Levasseur had emailed the other aldermen on Sunday, just after midnight, expressing his concern about the COPS filming.
“I hope this is not true,” he wrote. “We already got enough bad publicity around the world about the heroin in this city, and then two police officers being shot. If this COPS show is going to be filming here, I don’t know how that helps us at all. Hoping it’s just a dumb rumor.”
At 9:30 a.m. on Sunday, Willard responded that, “the show will be filming MPD officers in the coming months.
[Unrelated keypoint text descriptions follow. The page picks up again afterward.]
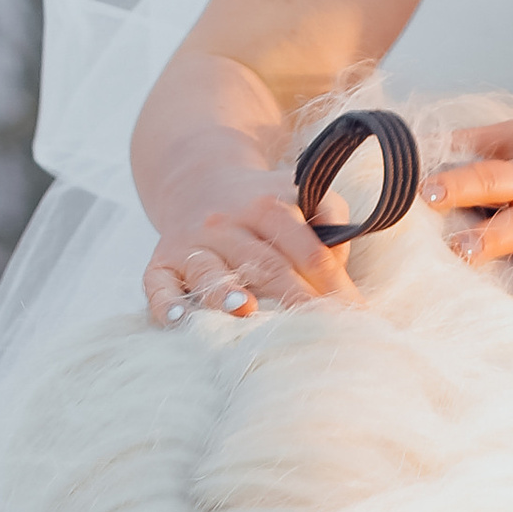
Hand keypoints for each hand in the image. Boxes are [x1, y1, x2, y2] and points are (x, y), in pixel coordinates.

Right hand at [142, 163, 361, 325]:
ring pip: (209, 270)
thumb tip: (338, 266)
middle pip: (264, 264)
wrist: (199, 181)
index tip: (354, 316)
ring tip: (245, 311)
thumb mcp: (300, 194)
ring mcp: (192, 243)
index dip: (333, 283)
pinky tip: (178, 319)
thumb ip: (329, 218)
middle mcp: (226, 223)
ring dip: (226, 292)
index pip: (306, 249)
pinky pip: (158, 284)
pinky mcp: (162, 261)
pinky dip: (165, 302)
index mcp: (268, 207)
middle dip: (293, 299)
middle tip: (317, 330)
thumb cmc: (262, 205)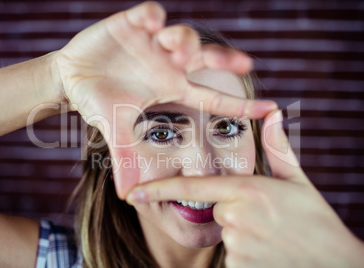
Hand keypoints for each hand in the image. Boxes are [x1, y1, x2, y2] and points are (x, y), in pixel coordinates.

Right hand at [52, 2, 276, 197]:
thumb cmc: (100, 101)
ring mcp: (152, 42)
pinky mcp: (132, 23)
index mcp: (172, 89)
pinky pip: (149, 13)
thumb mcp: (115, 129)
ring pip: (182, 35)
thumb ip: (125, 157)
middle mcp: (168, 64)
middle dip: (226, 59)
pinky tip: (150, 22)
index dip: (242, 103)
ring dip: (185, 41)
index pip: (213, 97)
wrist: (73, 77)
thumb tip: (127, 195)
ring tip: (175, 50)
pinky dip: (152, 16)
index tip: (272, 108)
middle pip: (207, 58)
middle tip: (244, 63)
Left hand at [126, 110, 363, 266]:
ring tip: (273, 238)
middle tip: (267, 219)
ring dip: (244, 234)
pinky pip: (231, 257)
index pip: (193, 188)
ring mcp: (238, 246)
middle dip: (235, 212)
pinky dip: (246, 255)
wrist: (337, 265)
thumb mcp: (298, 182)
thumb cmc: (317, 222)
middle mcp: (238, 217)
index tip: (131, 193)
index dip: (159, 190)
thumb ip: (278, 147)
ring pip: (226, 233)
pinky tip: (269, 254)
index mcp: (248, 190)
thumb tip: (272, 112)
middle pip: (217, 210)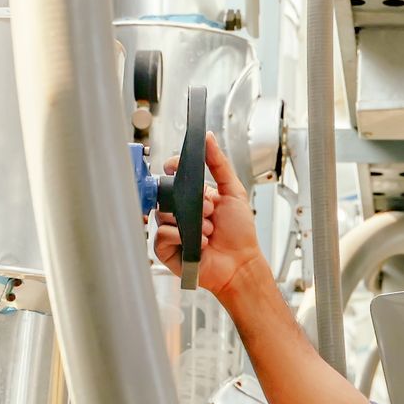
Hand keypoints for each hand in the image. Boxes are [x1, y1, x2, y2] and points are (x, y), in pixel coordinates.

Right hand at [153, 132, 264, 302]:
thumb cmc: (240, 234)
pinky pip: (162, 234)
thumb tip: (208, 139)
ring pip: (164, 214)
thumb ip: (219, 164)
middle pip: (167, 194)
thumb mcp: (233, 192)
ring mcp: (173, 230)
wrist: (241, 264)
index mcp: (195, 198)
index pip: (173, 176)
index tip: (175, 166)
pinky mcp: (167, 249)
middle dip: (191, 201)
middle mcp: (182, 213)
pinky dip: (182, 236)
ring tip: (209, 231)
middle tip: (209, 211)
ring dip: (191, 222)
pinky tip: (199, 243)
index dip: (172, 169)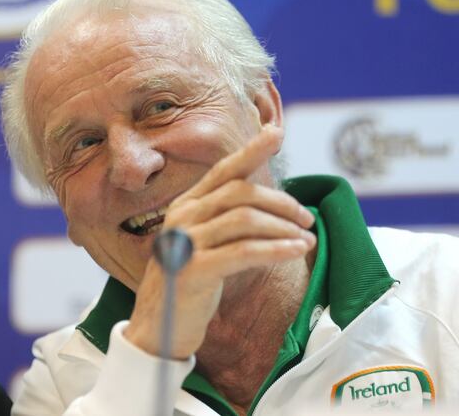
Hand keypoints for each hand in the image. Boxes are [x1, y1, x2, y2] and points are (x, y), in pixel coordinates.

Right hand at [124, 125, 315, 358]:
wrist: (157, 330)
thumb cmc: (189, 286)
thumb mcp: (205, 246)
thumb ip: (226, 222)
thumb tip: (269, 206)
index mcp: (185, 206)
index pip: (223, 171)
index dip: (251, 150)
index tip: (277, 132)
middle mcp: (182, 217)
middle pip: (241, 192)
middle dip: (281, 201)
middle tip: (306, 219)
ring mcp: (186, 242)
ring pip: (245, 219)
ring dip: (284, 227)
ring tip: (306, 240)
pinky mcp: (195, 270)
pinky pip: (244, 251)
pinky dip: (276, 249)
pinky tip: (296, 250)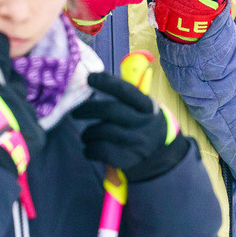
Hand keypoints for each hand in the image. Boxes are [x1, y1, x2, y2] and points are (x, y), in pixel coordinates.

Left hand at [72, 72, 189, 182]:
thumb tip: (90, 81)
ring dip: (88, 133)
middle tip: (76, 112)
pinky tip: (91, 148)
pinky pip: (100, 150)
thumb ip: (121, 95)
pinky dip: (89, 149)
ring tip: (86, 135)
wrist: (159, 150)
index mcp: (145, 105)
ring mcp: (136, 141)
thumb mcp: (140, 106)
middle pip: (111, 110)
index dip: (106, 82)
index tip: (89, 78)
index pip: (125, 90)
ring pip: (102, 131)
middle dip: (88, 110)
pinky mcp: (128, 158)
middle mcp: (143, 122)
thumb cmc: (140, 121)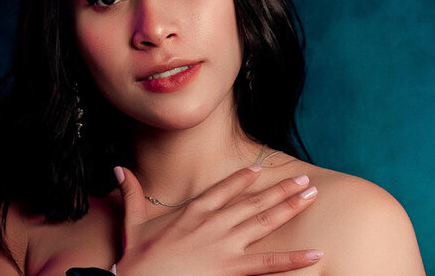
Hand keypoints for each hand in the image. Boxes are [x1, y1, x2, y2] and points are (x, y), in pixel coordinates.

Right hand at [113, 166, 321, 275]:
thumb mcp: (133, 222)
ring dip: (290, 208)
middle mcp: (214, 223)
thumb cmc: (138, 258)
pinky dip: (293, 259)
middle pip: (253, 201)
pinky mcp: (232, 268)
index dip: (242, 178)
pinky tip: (315, 253)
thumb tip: (119, 169)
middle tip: (304, 180)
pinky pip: (269, 263)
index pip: (223, 189)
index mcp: (194, 211)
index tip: (259, 168)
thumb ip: (132, 194)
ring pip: (265, 222)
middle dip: (280, 189)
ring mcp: (225, 245)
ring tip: (311, 196)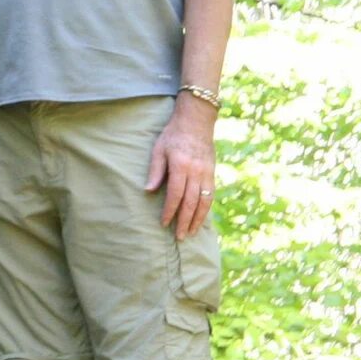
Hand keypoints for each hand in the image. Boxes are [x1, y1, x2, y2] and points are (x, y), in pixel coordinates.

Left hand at [145, 105, 218, 238]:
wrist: (197, 122)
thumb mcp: (159, 149)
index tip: (164, 223)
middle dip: (185, 221)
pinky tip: (201, 218)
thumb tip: (148, 191)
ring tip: (191, 233)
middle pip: (191, 202)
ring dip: (198, 219)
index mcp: (181, 166)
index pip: (175, 194)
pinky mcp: (212, 173)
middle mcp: (196, 172)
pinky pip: (211, 195)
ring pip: (204, 202)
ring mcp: (207, 173)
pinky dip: (206, 209)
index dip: (170, 210)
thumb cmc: (173, 135)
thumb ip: (155, 171)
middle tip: (180, 237)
I will avail myself to you or any other member of the board if inclined.”
Then, less than two hours later, at 11:06, Willard tweeted his decision to cancel the whole thing.
“I often speak of the support I get from the full Board of Mayor and Aldermen, so this support was in furtherance of trusting my judgment,” he wrote. “However, I have since heard from many in the community, both residents and businesses, who have expressed concern that the show would have a negative impact on the city’s image, which is the very last thing I would want.”
Willard said his hope was to showcase the work of the Manchester police, whose “courage, bravery and compassion is on display every shift, every day.”
“The Manchester Police Department has nothing to hide,” he said. “We’re proud of what we do and the way we do it, and I was looking at it from that prism. Crime is down 20 percent in Manchester, so this narrative that Manchester is a crime-ridden city is not accurate.”
Willard said he is confident the residents of Manchester appreciate what local police are doing, even if it doesn’t make national TV.
That was something Levasseur agreed with.
“As much as I appreciate the fine work our officers do, we already know the fine work they do,” he said. “The only thing we need to do is impress ourselves.”
The 29th season of the gritty SPIKE-TV reality series, which initially aired on FOX, premieres on June 4.